Long ago, someone had asked Rodolphus what
had led him to join the Dark Lord’s followers. What particular trigger or
driver had set him onto the path towards becoming one of the most feared
members of the Dark Lord’s inner circle? He had never answered, only offering
his questioner (it had been the late and unmourned Rob Wilkes) a look of total
contempt.
Had he deigned to reply, he might have
explained that his joining the Dark Lord’s coterie was never an emotional
issue, like it had been for, say, Severus Snape (everyone in the inner group
knew what precisely what progression of events had sent Snape to the
feet of their master), or a fanatical near sexual passion for what the Dark
Lord was (as in the case of his dear wife – he might have smiled cynically when
explaining that one), or merely the chance to commit murder and mayhem,
like his brother or Greyback (at the thought of that latter, he would
unconsciously bare his teeth in disgust – he was not even aware of doing it).
It was, for Rodolphus Lestrange, a purely intellectual and rational decision.
He weighed up the pros and cons and decided that his attraction to order and
linear goals was better expressed in the service of the Dark Lord. Rodolphus’
own father had been one of the Dark Lord’s earliest followers – from their
common schooldays – and so it might have seemed to the outside observer that
yet another scion of some family of dark wizards had run true to form.
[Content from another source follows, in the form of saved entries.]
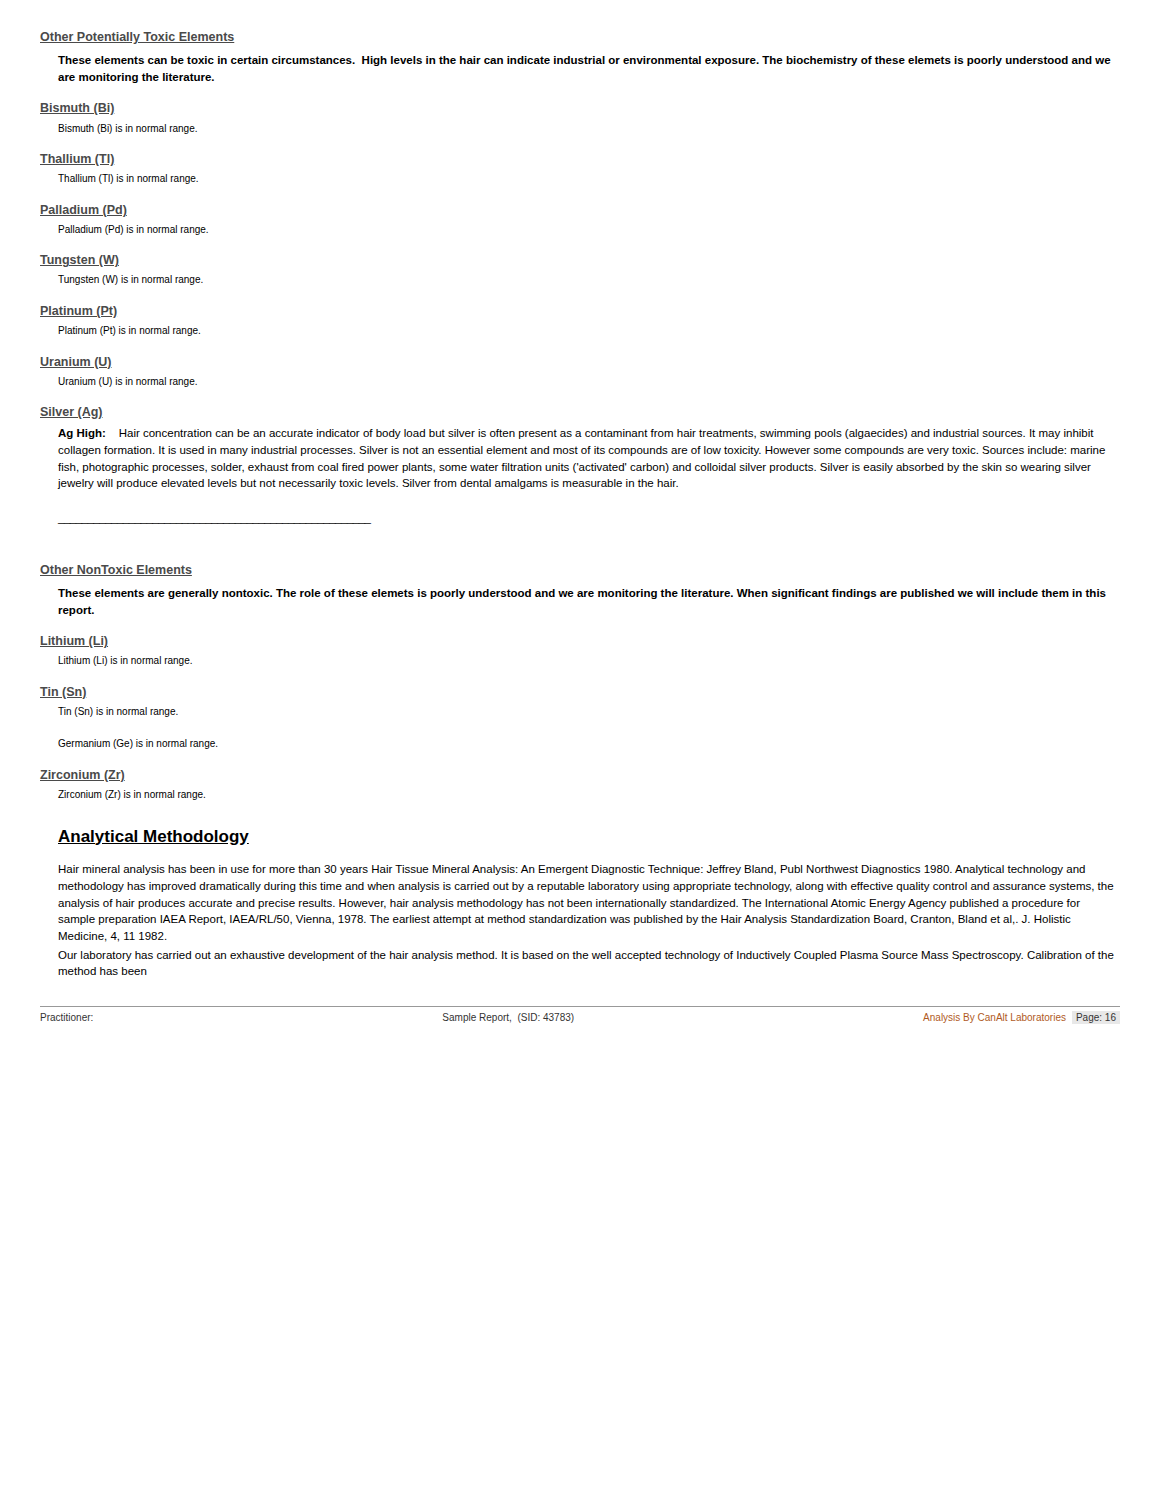Other Potentially Toxic Elements
These elements can be toxic in certain circumstances. High levels in the hair can indicate industrial or environmental exposure. The biochemistry of these elemets is poorly understood and we are monitoring the literature.
Bismuth (Bi)
Bismuth (Bi) is in normal range.
Thallium (Tl)
Thallium (Tl) is in normal range.
Palladium (Pd)
Palladium (Pd) is in normal range.
Tungsten (W)
Tungsten (W) is in normal range.
Platinum (Pt)
Platinum (Pt) is in normal range.
Uranium (U)
Uranium (U) is in normal range.
Silver (Ag)
Ag High: Hair concentration can be an accurate indicator of body load but silver is often present as a contaminant from hair treatments, swimming pools (algaecides) and industrial sources. It may inhibit collagen formation. It is used in many industrial processes. Silver is not an essential element and most of its compounds are of low toxicity. However some compounds are very toxic. Sources include: marine fish, photographic processes, solder, exhaust from coal fired power plants, some water filtration units ('activated' carbon) and colloidal silver products. Silver is easily absorbed by the skin so wearing silver jewelry will produce elevated levels but not necessarily toxic levels. Silver from dental amalgams is measurable in the hair.
_____________________________________________________
Other NonToxic Elements
These elements are generally nontoxic. The role of these elemets is poorly understood and we are monitoring the literature. When significant findings are published we will include them in this report.
Lithium (Li)
Lithium (Li) is in normal range.
Tin (Sn)
Tin (Sn) is in normal range.
Germanium (Ge) is in normal range.
Zirconium (Zr)
Zirconium (Zr) is in normal range.
Analytical Methodology
Hair mineral analysis has been in use for more than 30 years Hair Tissue Mineral Analysis: An Emergent Diagnostic Technique: Jeffrey Bland, Publ Northwest Diagnostics 1980. Analytical technology and methodology has improved dramatically during this time and when analysis is carried out by a reputable laboratory using appropriate technology, along with effective quality control and assurance systems, the analysis of hair produces accurate and precise results. However, hair analysis methodology has not been internationally standardized. The International Atomic Energy Agency published a procedure for sample preparation IAEA Report, IAEA/RL/50, Vienna, 1978. The earliest attempt at method standardization was published by the Hair Analysis Standardization Board, Cranton, Bland et al,. J. Holistic Medicine, 4, 11 1982.
Our laboratory has carried out an exhaustive development of the hair analysis method. It is based on the well accepted technology of Inductively Coupled Plasma Source Mass Spectroscopy. Calibration of the method has been
Practitioner:
Sample Report, (SID: 43783)
Analysis By CanAlt Laboratories Page: 16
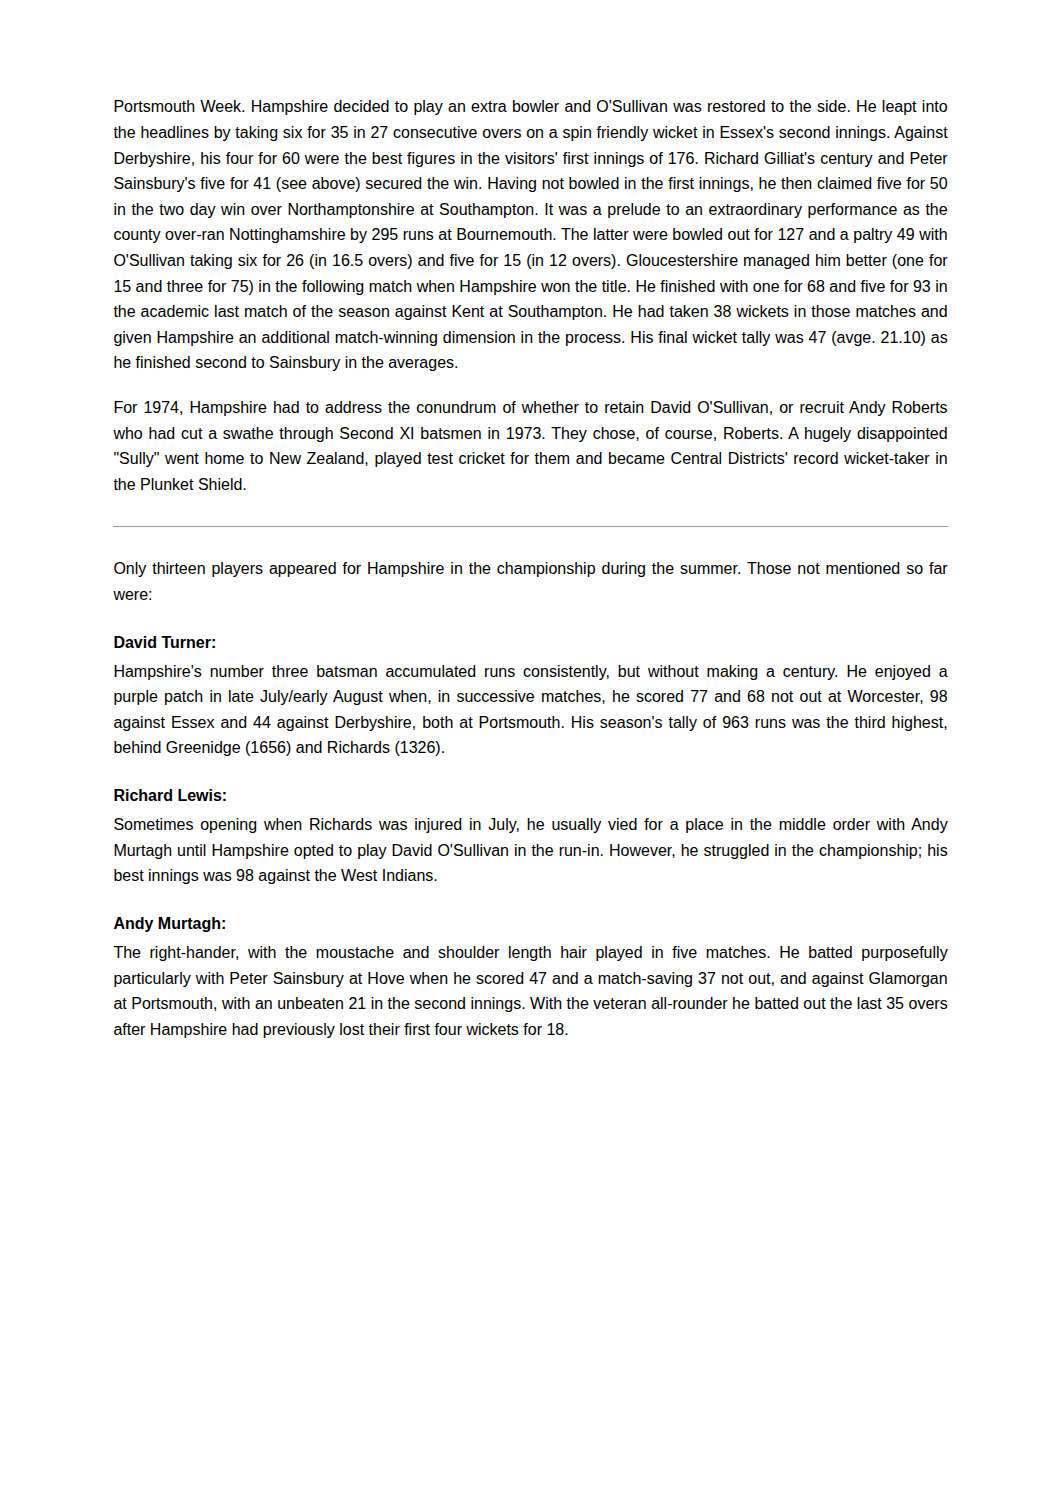Portsmouth Week. Hampshire decided to play an extra bowler and O'Sullivan was restored to the side. He leapt into the headlines by taking six for 35 in 27 consecutive overs on a spin friendly wicket in Essex's second innings. Against Derbyshire, his four for 60 were the best figures in the visitors' first innings of 176. Richard Gilliat's century and Peter Sainsbury's five for 41 (see above) secured the win. Having not bowled in the first innings, he then claimed five for 50 in the two day win over Northamptonshire at Southampton. It was a prelude to an extraordinary performance as the county over-ran Nottinghamshire by 295 runs at Bournemouth. The latter were bowled out for 127 and a paltry 49 with O'Sullivan taking six for 26 (in 16.5 overs) and five for 15 (in 12 overs). Gloucestershire managed him better (one for 15 and three for 75) in the following match when Hampshire won the title. He finished with one for 68 and five for 93 in the academic last match of the season against Kent at Southampton. He had taken 38 wickets in those matches and given Hampshire an additional match-winning dimension in the process. His final wicket tally was 47 (avge. 21.10) as he finished second to Sainsbury in the averages.
For 1974, Hampshire had to address the conundrum of whether to retain David O'Sullivan, or recruit Andy Roberts who had cut a swathe through Second XI batsmen in 1973. They chose, of course, Roberts. A hugely disappointed "Sully" went home to New Zealand, played test cricket for them and became Central Districts' record wicket-taker in the Plunket Shield.
Only thirteen players appeared for Hampshire in the championship during the summer. Those not mentioned so far were:
David Turner:
Hampshire's number three batsman accumulated runs consistently, but without making a century. He enjoyed a purple patch in late July/early August when, in successive matches, he scored 77 and 68 not out at Worcester, 98 against Essex and 44 against Derbyshire, both at Portsmouth. His season's tally of 963 runs was the third highest, behind Greenidge (1656) and Richards (1326).
Richard Lewis:
Sometimes opening when Richards was injured in July, he usually vied for a place in the middle order with Andy Murtagh until Hampshire opted to play David O'Sullivan in the run-in. However, he struggled in the championship; his best innings was 98 against the West Indians.
Andy Murtagh:
The right-hander, with the moustache and shoulder length hair played in five matches. He batted purposefully particularly with Peter Sainsbury at Hove when he scored 47 and a match-saving 37 not out, and against Glamorgan at Portsmouth, with an unbeaten 21 in the second innings. With the veteran all-rounder he batted out the last 35 overs after Hampshire had previously lost their first four wickets for 18.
Erroneously, because had Rodolphus not wished to take the Dark Mark, no power
on earth could have made him.
That all seemed long ago, now.
Over the last few weeks, he had watched in
dismay, as one by one, his colleagues and family seemed to shed their sanity,
like a snake might slough off an outgrown skin. His wife, his brother, his
colleagues – Snape seemed nigh unhinged since he killed Dumbledore (and
Rodolphus Lestrange had always effortlessly been able to see under the thin
veneer of Snape’s outer sanity, to the fuming turmoil beneath. And most
unthinkable of all, their master, too, seemed to be losing his grip on events.
It was as if their whole movement – the elegant bastion of power that had
attracted Rodolphus in the first place - was crumbling.
However, to leave would be unthinkable.
Where would he go?
~*~
After she stopped crying daily and secretly
for her father, Lavender decided that being popular hardly mattered anymore.
Popularity had never given her the things she wanted, had it? Had being
popular kept Ron by her side? Had it saved her dad?
War was not a time when façades were needed
or wanted.
Revenge of some sort, however, was. She
considered this for some time. Before you could take revenge, you needed to
know who its object was. She needed to know who had killed her father – not
just the fact that it was yet another Death Eater murder.
She sent several Owls to the Ministry, but
they would not tell her who had been responsible for her father’s death.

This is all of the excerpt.